**Parts of the exercise:**
a: Give the external table text again between "badfile BAD_DI" and "a header line.", inclusive, swapping "LRTRIM" for "NOTRIM".
b: In the external table text, shorten the paragraph that begins "Note: Several of the properties" and keep its main facts.

**Text section:**

Create directory DAT_DIR as ‘/usr/tmp’;

 

File: sample.csv saved to /usr/tmp

ID, DATE, FIRST_NAME, LAST_NAME, STATUS

1, 17-JUL-07, John, Adams, Active

2, 17-JUL-07, Tyler, Howell, Active

3, 17-JUL-07, Jim, Lopez, Active

4, 17-JUL-07, Carlos, White, Inactive

5, 17-JUL-07, Scott, Tiger, Active

External table definition:

 

CREATE TABLE SAMPLE_EXT
(
ID NUMBER,
DATE VARCHAR2(10),  
FIRST_NAME VARCHAR2(30),
LAST_NAME VARCHAR2(30),
STATUS VARCHAR2(10)
)                      
 ORGANIZATION EXTERNAL
 (
   TYPE ORACLE_LOADER
   DEFAULT DIRECTORY DAT_DIR
   ACCESS PARAMETERS
   (
            records delimited by newline LOAD WHEN (ID != ‘ID’)
            badfile BAD_DIR:'SAMPLE_EXT%a_%p.bad'
            logfile LOG_DIR:'SAMPLE_EXT%a_%p.log'
fields terminated by ',' optionally enclosed by '"' LRTRIM
            MISSING FIELD VALUES ARE NULL
   )
   LOCATION (‘sample.csv')
 )
 PARALLEL 4
 REJECT LIMIT 1000;

 

Note:  Several of the properties in this definition are optional.  For example, if “skip 1” could have been used in the table definition, but the method above can be a better alternative if it cannot be guaranteed that all file sources will use a header line.

**Recorded data:**
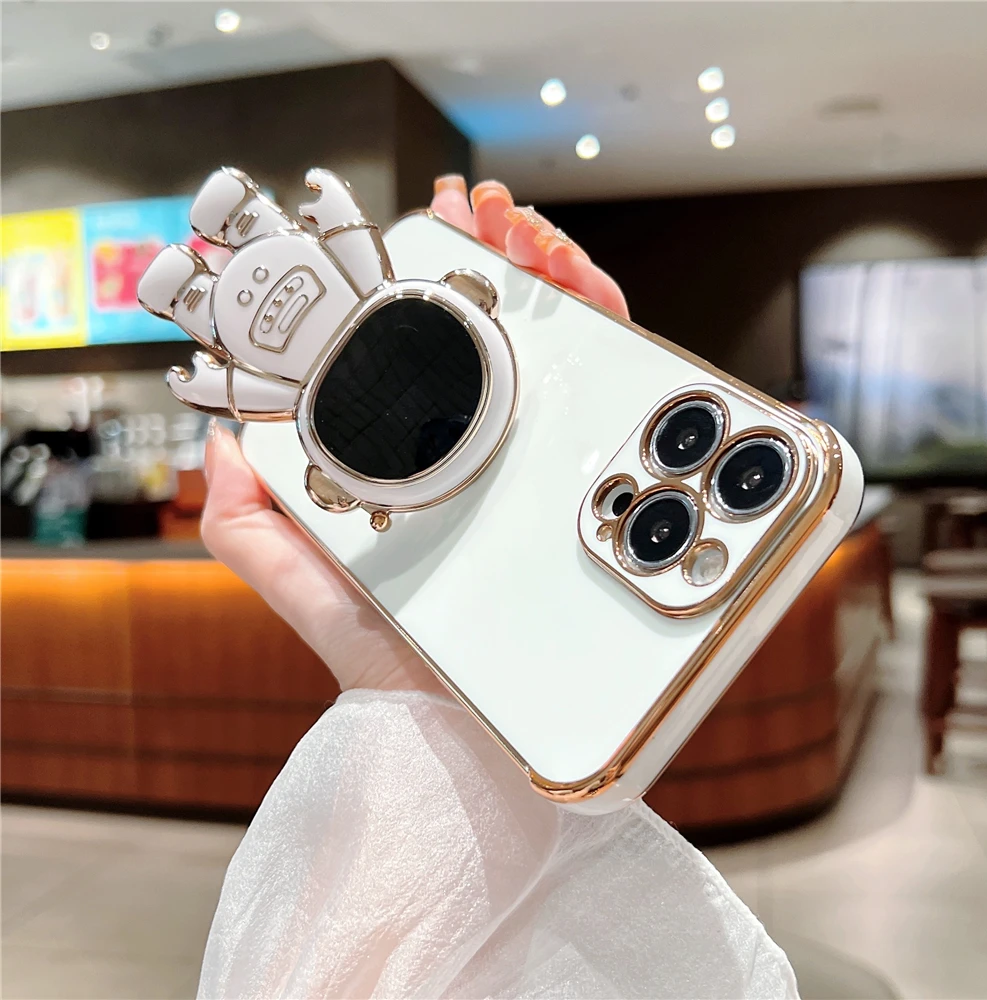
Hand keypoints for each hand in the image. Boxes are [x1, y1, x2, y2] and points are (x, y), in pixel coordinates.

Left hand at [201, 177, 627, 693]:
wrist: (460, 719)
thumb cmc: (384, 651)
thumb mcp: (301, 576)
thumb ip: (249, 522)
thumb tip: (221, 439)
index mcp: (422, 457)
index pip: (430, 348)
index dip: (426, 279)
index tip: (419, 227)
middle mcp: (485, 449)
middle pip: (498, 330)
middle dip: (491, 255)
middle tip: (474, 212)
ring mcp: (540, 458)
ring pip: (555, 342)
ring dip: (541, 269)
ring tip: (517, 230)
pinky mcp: (588, 476)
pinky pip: (607, 384)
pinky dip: (597, 321)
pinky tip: (570, 283)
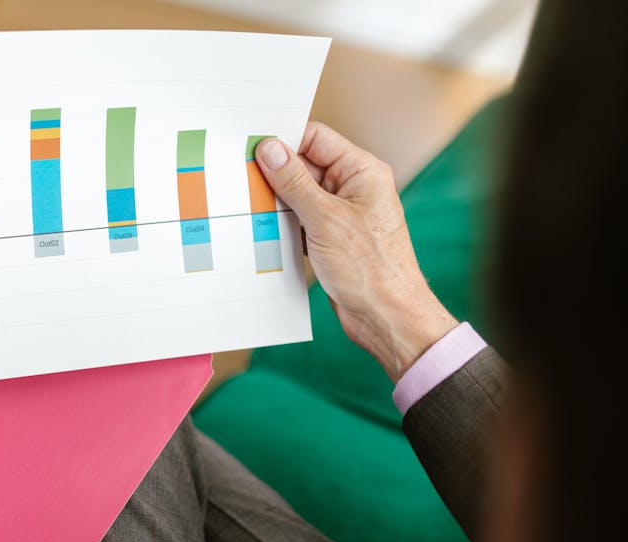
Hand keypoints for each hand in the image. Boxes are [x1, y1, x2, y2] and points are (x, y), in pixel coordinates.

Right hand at [254, 124, 456, 380]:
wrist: (385, 316)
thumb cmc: (370, 268)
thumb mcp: (324, 218)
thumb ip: (295, 182)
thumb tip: (270, 149)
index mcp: (361, 172)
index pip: (316, 139)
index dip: (284, 141)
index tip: (251, 146)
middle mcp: (352, 188)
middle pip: (303, 167)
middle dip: (275, 174)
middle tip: (242, 179)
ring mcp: (340, 214)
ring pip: (298, 196)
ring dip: (276, 202)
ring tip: (249, 206)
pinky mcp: (330, 238)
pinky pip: (299, 220)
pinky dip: (282, 224)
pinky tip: (263, 230)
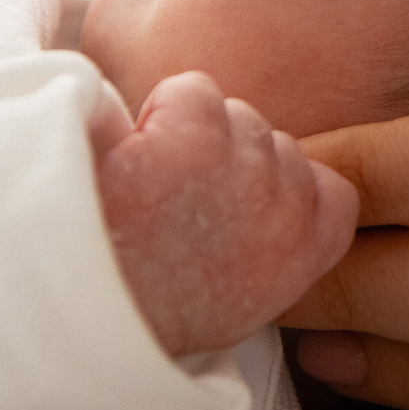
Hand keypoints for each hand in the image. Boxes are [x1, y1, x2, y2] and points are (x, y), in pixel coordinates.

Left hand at [89, 71, 359, 357]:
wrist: (72, 318)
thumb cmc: (142, 316)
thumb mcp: (232, 305)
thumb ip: (266, 250)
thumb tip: (264, 212)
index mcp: (300, 257)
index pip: (335, 194)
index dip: (286, 186)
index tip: (241, 202)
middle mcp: (284, 211)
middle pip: (275, 144)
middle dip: (230, 157)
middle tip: (178, 197)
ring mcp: (241, 171)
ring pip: (234, 114)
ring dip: (194, 131)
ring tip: (148, 179)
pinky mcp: (192, 139)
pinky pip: (192, 91)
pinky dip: (159, 109)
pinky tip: (130, 151)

**Solutions to each task:**
a:
badfile BAD_DIR:'SAMPLE_EXT%a_%p.bad'
            logfile LOG_DIR:'SAMPLE_EXT%a_%p.log'
fields terminated by ',' optionally enclosed by '"' NOTRIM
            MISSING FIELD VALUES ARE NULL
   )
   LOCATION (‘sample.csv')
 )
 PARALLEL 4
 REJECT LIMIT 1000;

 

Note:  Several of the properties in this definition are optional.  For example, if “skip 1” could have been used in the table definition, but the method above can be a better alternative if it cannot be guaranteed that all file sources will use a header line.

b: Several properties in the definition are optional. For example, "skip 1" could have been used, but the method above may be better when it cannot be guaranteed that every file source has a header line.